А вот и небольшая статья о церемонии, где упомянули и о нас, как о самых главных претендентах на «граммофон» и не один. Среди других, кроме нас, называли Барбару Стрейзанд, группы The Eagles и Fleetwood Maс. Да, серьёзные у нас конкуренты подобрались, ничего не скажешь. В моей истории награду за «Альбом года» получила группа Fleetwood Maс, да и Барбара Стрейзанд получила тогда две статуэтки. Был вариант, что мы вообще пролетим с наградами и фортуна повернётся к нам спиной или нижней её частью, чтобы не менять кардинально ход истории.

— Не волнуйся, — сказала мне Солнышко, — мы обязательно победим. Потому, что я тебя люблю и потому, что ты гений. Я перед отлетом звонила маме, они с папой тоже уверены в нашем успехе. А Маша так вообще заявила, что мы получим все три статуэтки.

— Маша и не то ещё может сказать, ты же её знаешь. Вот проболталась про нас с ней, хотя теперь даже лучше получилось.

— Она хорошая и талантливая девушка и очень тебя любит.

— Ревнуешь?

— Есть немного. Но и она тоже меня к тебе ревнует. Так что тебе в этом плане крупно повезло.

— Мне больше всего в жизни повезло с тобой.

Солнышко улыбнулась и погладила меня по голове.

— Какой же ты у меня ласковый.
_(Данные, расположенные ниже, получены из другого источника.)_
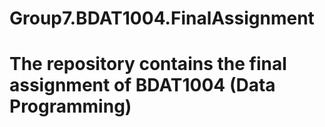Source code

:# Group7.BDAT1004.FinalAssignment
# The repository contains the final assignment of BDAT1004 (Data Programming)
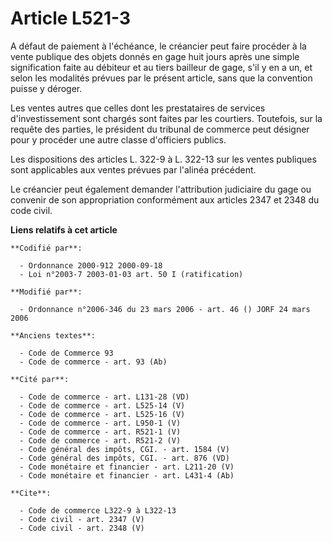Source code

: # Article L521-3

A défaut de paiement à l'échéance, le créancier peut faire procéder à la vente publique des objets donnés en gage huit jours
après une simple signification faite au débiteur et au tiers bailleur de gage, s'il y en a un, et selon les modalités prévues
par le présent article, sans que la convention puisse y déroger.

Les ventes autres que celles dont les prestataires de services d'investissement sont chargés sont faites par les courtiers.
Toutefois, sur la requête des parties, le président du tribunal de commerce peut désigner pour y procéder une autre classe
d'officiers publics.

Les dispositions des articles L. 322-9 à L. 322-13 sur les ventes publiques sont applicables aux ventes prévues par l'alinéa
précédent.

Le créancier peut également demander l'attribution judiciaire du gage ou convenir de son appropriation conformément aux
articles 2347 et 2348 du code civil.

**Liens relatifs à cet article**

	**Codifié par**:

	  - Ordonnance 2000-912 2000-09-18
	  - Loi n°2003-7 2003-01-03 art. 50 I (ratification)

	**Modifié par**:

	  - Ordonnance n°2006-346 du 23 mars 2006 - art. 46 () JORF 24 mars 2006

	**Anciens textes**:

	  - Code de Commerce 93
	  - Code de commerce - art. 93 (Ab)

	**Cité par**:

	  - Code de commerce - art. L131-28 (VD)
	  - Code de commerce - art. L525-14 (V)
	  - Code de commerce - art. L525-16 (V)
	  - Code de commerce - art. L950-1 (V)
	  - Code de commerce - art. R521-1 (V)
	  - Code de commerce - art. R521-2 (V)
	  - Code général des impôts, CGI. - art. 1584 (V)
	  - Code général des impôts, CGI. - art. 876 (VD)
	  - Code monétaire et financier - art. L211-20 (V)
	  - Code monétaire et financier - art. L431-4 (Ab)

	**Cite**:

	  - Code de commerce L322-9 à L322-13
	  - Code civil - art. 2347 (V)
	  - Code civil - art. 2348 (V)
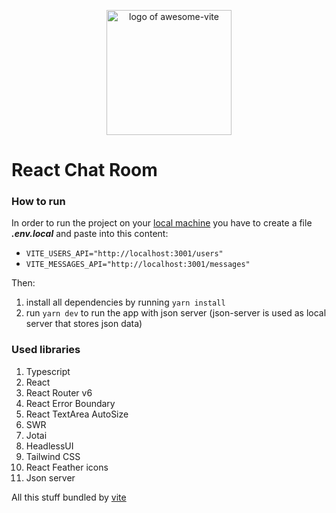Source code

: <p align="center">
  <img width="200" src="https://github.com/vitejs/awesome-vite/raw/master/assets/logo.svg" alt="logo of awesome-vite">
</p>

# React Chat Room

### How to run
In order to run the project on your <u>local machine</u> you have to create a file ***.env.local*** and paste into this content:

- `VITE_USERS_API="http://localhost:3001/users"`
- `VITE_MESSAGES_API="http://localhost:3001/messages"`

Then:
1. install all dependencies by running `yarn install` 
2. run `yarn dev` to run the app with json server (json-server is used as local server that stores json data)

### Used libraries
  1. Typescript
  2. React
  3. React Router v6
  4. React Error Boundary
  5. React TextArea AutoSize
  6. SWR
  7. Jotai
  8. HeadlessUI
  9. Tailwind CSS
  10. React Feather icons
  11. Json server

All this stuff bundled by <a href="https://vitejs.dev" target="_blank">vite</a>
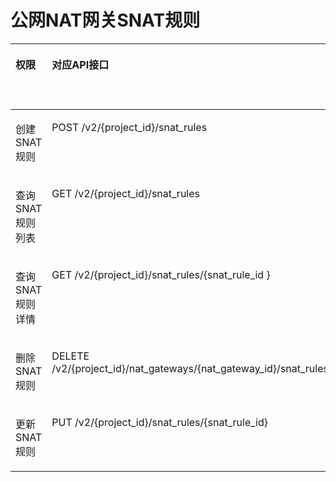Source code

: # 公网NAT网关SNAT规则<a name="nat_api_0030"></a>

<a name="table1351682493510"></a>
<table><thead align="left"><tr id="row1759512463518"><th class="cellrowborder" valign="top" width="16.951695169516952%" id="mcps1.1.6.1.1"><p id="p6174435204812"><a name="p6174435204812"></a><a name="p6174435204812"></a>权限</p>
</th>
<th class="cellrowborder" valign="top" width="30.583058305830583%" id="mcps1.1.6.1.2"><p id="p8174113504816"><a name="p8174113504816"></a><a name="p8174113504816"></a>对应API接口</p>
</th>
<th class="cellrowborder" valign="top" width="21.632163216321633%" id="mcps1.1.6.1.3"><p id="p8701346133717"><a name="p8701346133717"></a><a name="p8701346133717"></a>授权项(Action)</p>
</th>
<th class="cellrowborder" valign="top" width="16.271627162716275%" id="mcps1.1.6.1.4"><p id="p5985736163016"><a name="p5985736163016"></a><a name="p5985736163016"></a>IAM项目(Project)</p>
</th>
<th class="cellrowborder" valign="top" width="14.561456145614562%" id="mcps1.1.6.1.5"><p id="p8985133619300"><a name="p8985133619300"></a><a name="p8985133619300"></a>企业项目(Enterprise Project)</p>
</th>
</tr>
</thead>
<tbody><tr id="row15595192412355"><td class="cellrowborder" valign="top" width="16.951695169516952%" headers="mcps1.1.6.1.1 "><p id="p18200102818515"><a name="p18200102818515"></a><a name="p18200102818515"></a>创建SNAT规则</p>
</td>
<td class="cellrowborder" valign="top" width="30.583058305830583%" headers="mcps1.1.6.1.2 "><p id="p11212134219518"><a name="p11212134219518"></a><a name="p11212134219518"></a>POST /v2/{project_id}/snat_rules</p>
</td>
<td class="cellrowborder" valign="top" width="21.632163216321633%" headers="mcps1.1.6.1.3 "><p id="p9200928135113"><a name="p9200928135113"></a><a name="p9200928135113"></a>nat:snatRules:create</p>
</td>
<td class="cellrowborder" valign="top" width="16.271627162716275%" headers="mcps1.1.6.1.4 "><p id="p15756115919276"><a name="p15756115919276"></a><a name="p15756115919276"></a>√</p>
</td>
<td class="cellrowborder" valign="top" width="14.561456145614562%" headers="mcps1.1.6.1.5 "><p id="p193691154133112"><a name="p193691154133112"></a><a name="p193691154133112"></a>√</p>
</td>
</tr>
<tr id="row959782416351"><td class="cellrowborder" valign="top" width="16.951695169516952%" headers="mcps1.1.6.1.1 "><p id="p320012810516"><a name="p320012810516"></a><a name="p320012810516"></a>查询SNAT规则列表</p>
</td>
<td class="cellrowborder" valign="top" width="30.583058305830583%" headers="mcps1.1.6.1.2 "><p id="p821214215118"><a name="p821214215118"></a><a name="p821214215118"></a>GET /v2/{project_id}/snat_rules</p>
</td>
<td class="cellrowborder" valign="top" width="21.632163216321633%" headers="mcps1.1.6.1.3 "><p id="p102002281512"><a name="p102002281512"></a><a name="p102002281512"></a>nat:snatRules:list</p>
</td>
<td class="cellrowborder" valign="top" width="16.271627162716275%" headers="mcps1.1.6.1.4 "><p id="p1475655902719"><a name="p1475655902719"></a><a name="p1475655902719"></a>√</p>
</td>
<td class="cellrowborder" valign="top" width="14.561456145614562%" headers="mcps1.1.6.1.5 "><p id="p153706545313"><a name="p153706545313"></a><a name="p153706545313"></a>√</p>
</td>
</tr>
<tr id="row459717246353"><td class="cellrowborder" valign="top" width="16.951695169516952%" headers="mcps1.1.6.1.1 "><p id="p3200132813513"><a name="p3200132813513"></a><a name="p3200132813513"></a>查询SNAT规则详情</p>
</td>
<td class="cellrowborder" valign="top" width="30.583058305830583%" headers="mcps1.1.6.1.2 "><p id="p321224215512"><a name="p321224215512"></a><a name="p321224215512"></a>GET /v2/{project_id}/snat_rules/{snat_rule_id }</p>
</td>
<td class="cellrowborder" valign="top" width="21.632163216321633%" headers="mcps1.1.6.1.3 "><p id="p1920019289511"><a name="p1920019289511"></a><a name="p1920019289511"></a>nat:snatRules:get</p>
</td>
<td class="cellrowborder" valign="top" width="16.271627162716275%" headers="mcps1.1.6.1.4 "><p id="p167561459142711"><a name="p167561459142711"></a><a name="p167561459142711"></a>√</p>
</td>
<td class="cellrowborder" valign="top" width="14.561456145614562%" headers="mcps1.1.6.1.5 "><p id="p1370175418319"><a name="p1370175418319"></a><a name="p1370175418319"></a>√</p>
</td>
</tr>
<tr id="row1159792493517"><td class="cellrowborder" valign="top" width="16.951695169516952%" headers="mcps1.1.6.1.1 "><p id="p17200192835117"><a name="p17200192835117"></a><a name="p17200192835117"></a>删除SNAT规则</p>
</td>
<td class="cellrowborder" valign="top" width="30.583058305830583%" headers="mcps1.1.6.1.2 "><p id="p15363181413112"><a name="p15363181413112"></a><a name="p15363181413112"></a>DELETE /v2/{project_id}/nat_gateways/{nat_gateway_id}/snat_rules/{snat_rule_id}</p>
</td>
<td class="cellrowborder" valign="top" width="21.632163216321633%" headers="mcps1.1.6.1.3 "><p id="p220062819517"><a name="p220062819517"></a><a name="p220062819517"></a>nat:snatRules:delete</p>
</td>
<td class="cellrowborder" valign="top" width="16.271627162716275%" headers="mcps1.1.6.1.4 "><p id="p9757145912271"><a name="p9757145912271"></a><a name="p9757145912271"></a>√</p>
</td>
<td class="cellrowborder" valign="top" width="14.561456145614562%" headers="mcps1.1.6.1.5 "><p id="p19370155411318"><a name="p19370155411318"></a><a name="p19370155411318"></a>√</p>
</td>
</tr>
<tr id="row85979249353"><td class="cellrowborder" valign="top" width="16.951695169516952%" headers="mcps1.1.6.1.1 "><p id="p20200112816513"><a name="p20200112816513"></a><a name="p20200112816513"></a>更新SNAT规则</p>
</td>
<td class="cellrowborder" valign="top" width="30.583058305830583%" headers="mcps1.1.6.1.2 "><p id="p1213742185114"><a name="p1213742185114"></a><a name="p1213742185114"></a>PUT /v2/{project_id}/snat_rules/{snat_rule_id}</p>
</td>
<td class="cellrowborder" valign="top" width="21.632163216321633%" headers="mcps1.1.6.1.3 "><p id="p3200028125112"><a name="p3200028125112"></a><a name="p3200028125112"></a>nat:snatRules:update</p>
</td>
<td class="cellrowborder" valign="top" width="16.271627162716275%" headers="mcps1.1.6.1.4 "><p id="p187577594276"><a name="p187577594276"></a><a name="p187577594276"></a>√</p>
</td>
<td class="cellrowborder" valign="top" width="14.561456145614562%" headers="mcps1.1.6.1.5 "><p id="p10370105493116"><a name="p10370105493116"></a><a name="p10370105493116"></a>√</p>
</td>
</tr>
</tbody>
</table>

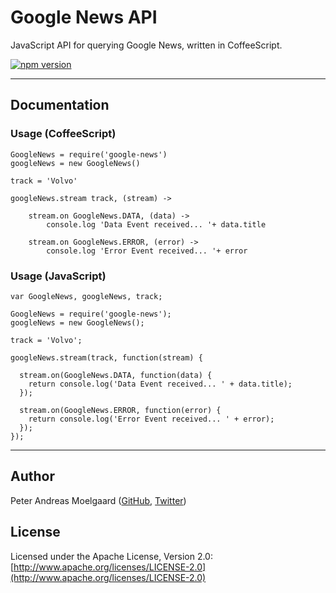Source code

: # Google News API
JavaScript API for querying Google News, written in CoffeeScript.
&nbsp;

[![npm version](https://badge.fury.io/js/google-news.svg)](https://www.npmjs.com/package/google-news)
&nbsp;

---
## Documentation

### Usage (CoffeeScript)

  	GoogleNews = require('google-news')
  	googleNews = new GoogleNews()
  
  	track = 'Volvo'
  	
  	googleNews.stream track, (stream) ->
  
    	stream.on GoogleNews.DATA, (data) ->
      		console.log 'Data Event received... '+ data.title
  
    	stream.on GoogleNews.ERROR, (error) ->
      		console.log 'Error Event received... '+ error


### Usage (JavaScript)
    
	var GoogleNews, googleNews, track;
      
    GoogleNews = require('google-news');
    googleNews = new GoogleNews();
    
    track = 'Volvo';
    
    googleNews.stream(track, function(stream) {
      
      stream.on(GoogleNews.DATA, function(data) {
        return console.log('Data Event received... ' + data.title);
      });
      
      stream.on(GoogleNews.ERROR, function(error) {
        return console.log('Error Event received... ' + error);
      });
    });
    
---

## Author
Peter Andreas Moelgaard ([GitHub](https://github.com/pmoelgaard), [Twitter](https://twitter.com/petermoelgaard))

## License
Licensed under the Apache License, Version 2.0: [http://www.apache.org/licenses/LICENSE-2.0](http://www.apache.org/licenses/LICENSE-2.0)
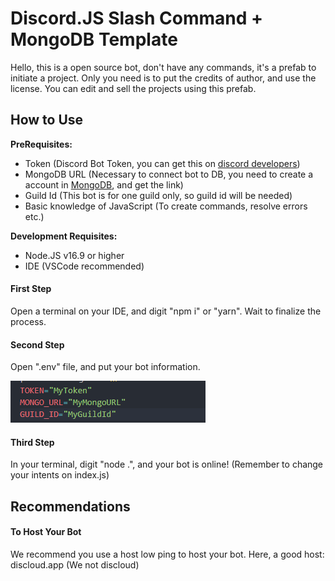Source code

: # Discord.JS Slash Command + MongoDB Template

Hello, this is a open source bot, don't have any commands, it's a prefab to initiate a project.
Only you need is to put the credits of author, and use the license.
You can edit and sell the projects using this prefab.


## How to Use

**PreRequisites:**

- Token (Discord Bot Token, you can get this on [discord developers](https://discord.com/developers/applications))
- MongoDB URL (Necessary to connect bot to DB, you need to create a account in [MongoDB](mongodb.com), and get the link)
- Guild Id (This bot is for one guild only, so guild id will be needed)
- Basic knowledge of JavaScript (To create commands, resolve errors etc.)

**Development Requisites:**

- Node.JS v16.9 or higher
- IDE (VSCode recommended)

#### First Step

Open a terminal on your IDE, and digit "npm i" or "yarn". Wait to finalize the process.

#### Second Step

Open ".env" file, and put your bot information.

<img src="/dont_copy_this/env-example.png"/>

#### Third Step

In your terminal, digit "node .", and your bot is online! (Remember to change your intents on index.js)


## Recommendations


#### To Host Your Bot

We recommend you use a host low ping to host your bot. Here, a good host: discloud.app (We not discloud)
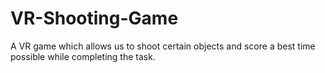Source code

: # VR-Shooting-Game
A VR game which allows us to shoot certain objects and score a best time possible while completing the task.
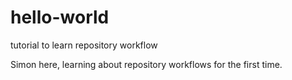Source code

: # hello-world
tutorial to learn repository workflow

Simon here, learning about repository workflows for the first time.
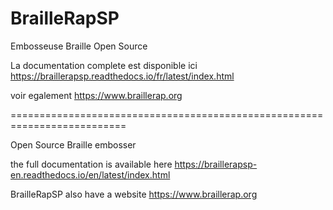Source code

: # BrailleRapSP

Embosseuse Braille Open Source

La documentation complete est disponible ici
https://braillerapsp.readthedocs.io/fr/latest/index.html

voir egalement
https://www.braillerap.org

==========================================================================

Open Source Braille embosser


the full documentation is available here
https://braillerapsp-en.readthedocs.io/en/latest/index.html

BrailleRapSP also have a website
https://www.braillerap.org
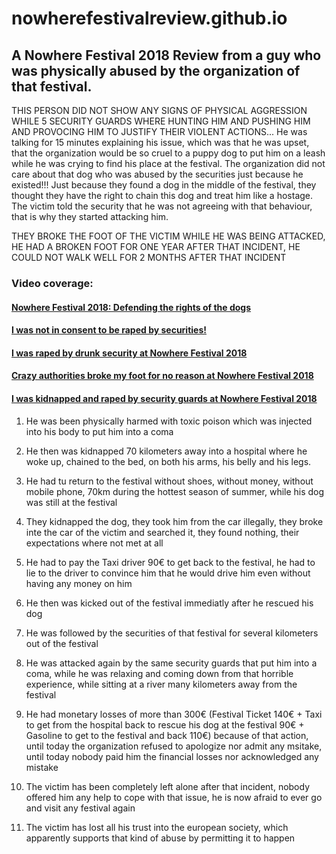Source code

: # nowherefestivalreview.github.io
## A Nowhere Festival 2018 Review from a guy who was physically abused by the organization of that festival. 

THIS PERSON DID NOT SHOW ANY SIGNS OF PHYSICAL AGGRESSION WHILE 5 SECURITY GUARDS WHERE HUNTING HIM AND PUSHING HIM AND PROVOCING HIM TO JUSTIFY THEIR VIOLENT ACTIONS... He was talking for 15 minutes explaining his issue, which was that he was upset, that the organization would be so cruel to a puppy dog to put him on a leash while he was crying to find his place at the festival. The organization did not care about that dog who was abused by the securities just because he  existed!!! Just because they found a dog in the middle of the festival, they thought they have the right to chain this dog and treat him like a hostage. The victim told the security that he was not agreeing with that behaviour, that is why they started attacking him.

THEY BROKE THE FOOT OF THE VICTIM WHILE HE WAS BEING ATTACKED, HE HAD A BROKEN FOOT FOR ONE YEAR AFTER THAT INCIDENT, HE COULD NOT WALK WELL FOR 2 MONTHS AFTER THAT INCIDENT

### Video coverage:
#### [Nowhere Festival 2018: Defending the rights of the dogs](https://www.youtube.com/watch?v=R24vZgfY7Hc)

#### [I was not in consent to be raped by securities!](https://www.youtube.com/watch?v=mxu5-EUGLOs)

#### [I was raped by drunk security at Nowhere Festival 2018](https://www.youtube.com/watch?v=Jzd2wjDR0yw)

#### [Crazy authorities broke my foot for no reason at Nowhere Festival 2018](https://www.youtube.com/watch?v=ZQ_D-Rz8k8I)

#### [I was kidnapped and raped by security guards at Nowhere Festival 2018](https://www.youtube.com/watch?v=POig-hRTvPU)

1. He was been physically harmed with toxic poison which was injected into his body to put him into a coma 

2. He then was kidnapped 70 kilometers away into a hospital where he woke up, chained to the bed, on both his arms, his belly and his legs. 

3. He had tu return to the festival without shoes, without money, without mobile phone, 70km during the hottest season of summer, while his dog was still at the festival 

4. They kidnapped the dog, they took him from the car illegally, they broke inte the car of the victim and searched it, they found nothing, their expectations where not met at all 

5. He had to pay the Taxi driver 90€ to get back to the festival, he had to lie to the driver to convince him that he would drive him even without having any money on him 

6. He then was kicked out of the festival immediatly after he rescued his dog 

7. He was followed by the securities of that festival for several kilometers out of the festival 

8. He was attacked again by the same security guards that put him into a coma, while he was relaxing and coming down from that horrible experience, while sitting at a river many kilometers away from the festival 

9. He had monetary losses of more than 300€ (Festival Ticket 140€ + Taxi to get from the hospital back to rescue his dog at the festival 90€ + Gasoline to get to the festival and back 110€) because of that action, until today the organization refused to apologize nor admit any msitake, until today nobody paid him the financial losses nor acknowledged any mistake

10. The victim has been completely left alone after that incident, nobody offered him any help to cope with that issue, he is now afraid to ever go and visit any festival again 

11. The victim has lost all his trust into the european society, which apparently supports that kind of abuse by permitting it to happen 
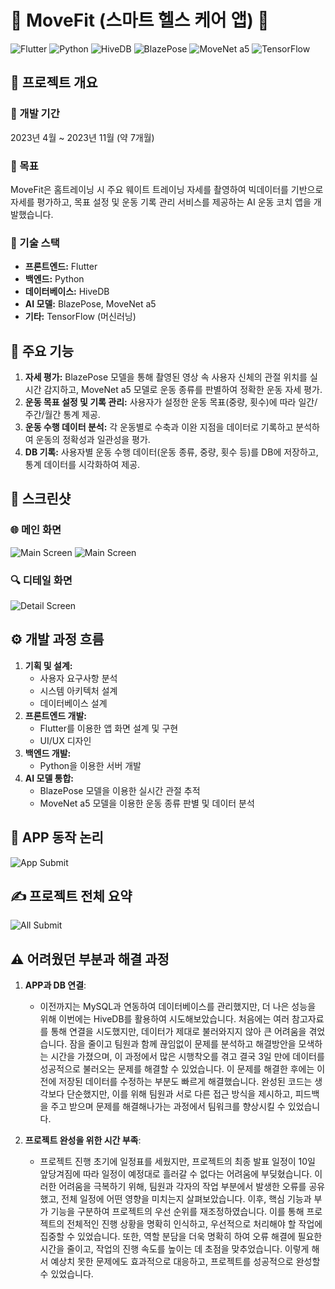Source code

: # 💪 MoveFit (스마트 헬스 케어 앱) 💪

![Flutter](https://img.shields.io/badge/Flutter-blue?logo=flutter&style=flat-square)
![Python](https://img.shields.io/badge/Python-green?logo=python&style=flat-square)
![HiveDB](https://img.shields.io/badge/HiveDB-orange?logo=hivedb&style=flat-square)
![BlazePose](https://img.shields.io/badge/BlazePose-red?logo=ai&style=flat-square) 
![MoveNet a5](https://img.shields.io/badge/MoveNet%20a5-red?logo=ai&style=flat-square)
![TensorFlow](https://img.shields.io/badge/TensorFlow-yellow?logo=tensorflow&style=flat-square)

## 🎉 프로젝트 개요

### 📅 개발 기간
2023년 4월 ~ 2023년 11월 (약 7개월)

### 🎯 목표
MoveFit은 홈트레이닝 시 주요 웨이트 트레이닝 자세를 촬영하여 빅데이터를 기반으로 자세를 평가하고, 목표 설정 및 운동 기록 관리 서비스를 제공하는 AI 운동 코치 앱을 개발했습니다.

### 🔧 기술 스택
- **프론트엔드:** Flutter
- **백엔드:** Python
- **데이터베이스:** HiveDB
- **AI 모델:** BlazePose, MoveNet a5
- **기타:** TensorFlow (머신러닝)

## 🌟 주요 기능
1. **자세 평가:** BlazePose 모델을 통해 촬영된 영상 속 사용자 신체의 관절 위치를 실시간 감지하고, MoveNet a5 모델로 운동 종류를 판별하여 정확한 운동 자세 평가.
2. **운동 목표 설정 및 기록 관리:** 사용자가 설정한 운동 목표(중량, 횟수)에 따라 일간/주간/월간 통계 제공.
3. **운동 수행 데이터 분석:** 각 운동별로 수축과 이완 지점을 데이터로 기록하고 분석하여 운동의 정확성과 일관성을 평가.
4. **DB 기록:** 사용자별 운동 수행 데이터(운동 종류, 중량, 횟수 등)를 DB에 저장하고, 통계 데이터를 시각화하여 제공.


## 📸 스크린샷

### 🌐 메인 화면
![Main Screen](./git-images/git-main.png)
![Main Screen](./git-images/git-main02.png)

### 🔍 디테일 화면
![Detail Screen](./git-images/git-detail.png)

## ⚙️ 개발 과정 흐름
1. **기획 및 설계:**
   - 사용자 요구사항 분석
   - 시스템 아키텍처 설계
   - 데이터베이스 설계
2. **프론트엔드 개발:**
   - Flutter를 이용한 앱 화면 설계 및 구현
   - UI/UX 디자인
3. **백엔드 개발:**
   - Python을 이용한 서버 개발
4. **AI 모델 통합:**
   - BlazePose 모델을 이용한 실시간 관절 추적
   - MoveNet a5 모델을 이용한 운동 종류 판별 및 데이터 분석

## 🤔 APP 동작 논리
![App Submit](./git-images/git-app-summary.png)

## ✍️ 프로젝트 전체 요약
![All Submit](./git-images/git-all-summary.png)


## ⚠️ 어려웠던 부분과 해결 과정

1. **APP과 DB 연결**:
   - 이전까지는 MySQL과 연동하여 데이터베이스를 관리했지만, 더 나은 성능을 위해 이번에는 HiveDB를 활용하여 시도해보았습니다.
처음에는 여러 참고자료를 통해 연결을 시도했지만, 데이터가 제대로 불러와지지 않아 큰 어려움을 겪었습니다. 
잠을 줄이고 팀원과 함께 끊임없이 문제를 분석하고 해결방안을 모색하는 시간을 가졌으며, 이 과정에서 많은 시행착오를 겪고 결국 3일 만에 데이터를 성공적으로 불러오는 문제를 해결할 수 있었습니다. 이 문제를 해결한 후에는 이전에 저장된 데이터를 수정하는 부분도 빠르게 해결했습니다. 완성된 코드는 생각보다 단순했지만, 이를 위해 팀원과 서로 다른 접근 방식을 제시하고, 피드백을 주고 받으며 문제를 해결해나가는 과정에서  팀워크를 향상시킬 수 있었습니다.

2. **프로젝트 완성을 위한 시간 부족**:
   - 프로젝트 진행 초기에 일정표를 세웠지만, 프로젝트의 최종 발표 일정이 10일 앞당겨짐에 따라 일정이 예정대로 흘러갈 수 없다는 어려움에 부딪혔습니다. 이러한 어려움을 극복하기 위해, 팀원과 각자의 작업 부분에서 발생한 오류를 공유했고, 전체 일정에 어떤 영향을 미치는지 살펴보았습니다. 이후, 핵심 기능과 부가 기능을 구분하여 프로젝트의 우선 순위를 재조정하였습니다. 이를 통해 프로젝트의 전체적인 진행 상황을 명확히 인식하고, 우선적으로 처리해야 할 작업에 집중할 수 있었습니다. 또한, 역할 분담을 더욱 명확히 하여 오류 해결에 필요한 시간을 줄이고, 작업의 진행 속도를 높이는 데 초점을 맞추었습니다. 이렇게 해서 예상치 못한 문제에도 효과적으로 대응하고, 프로젝트를 성공적으로 완성할 수 있었습니다.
Я так счастлива, что ты у меня есть.

Тут нам привезли завтрак, так как обед будет только через шесть часов. Главное, с этими часовыми поясами не запутаться. В Нью-Йорке сейчас глубокая ночь, а у нас время близится к полудню. Чувствую, что в Лондон мы прилетим абсолютно выбитые из временной колеи.

Завтрак был вкусным, а после него Солнышко решила поспать. Я её накрыл пледом и пересел к Серёге, благо место с ним рядом было свободно. Тот тоже уже позавтракал и листал какой-то журнал.

— Нам обязательно надо в Лондоне закупить побольше новой музыкальной аппаратуры, — сказал я своему другу.

— Я уже думал об этом и кое-что подобрал, — ответил тот. — Но всё упирается в деньги.

— Деньги у нас будут, так что бери то, что нам жизненно необходимо. Ты у нас в музыкальных новинках разбираешься лучше, поэтому на этом не экономь. Кстати, держи три тысячи фунтов на мелкие расходы.

— А сколько мы получим за наше участие в концерте?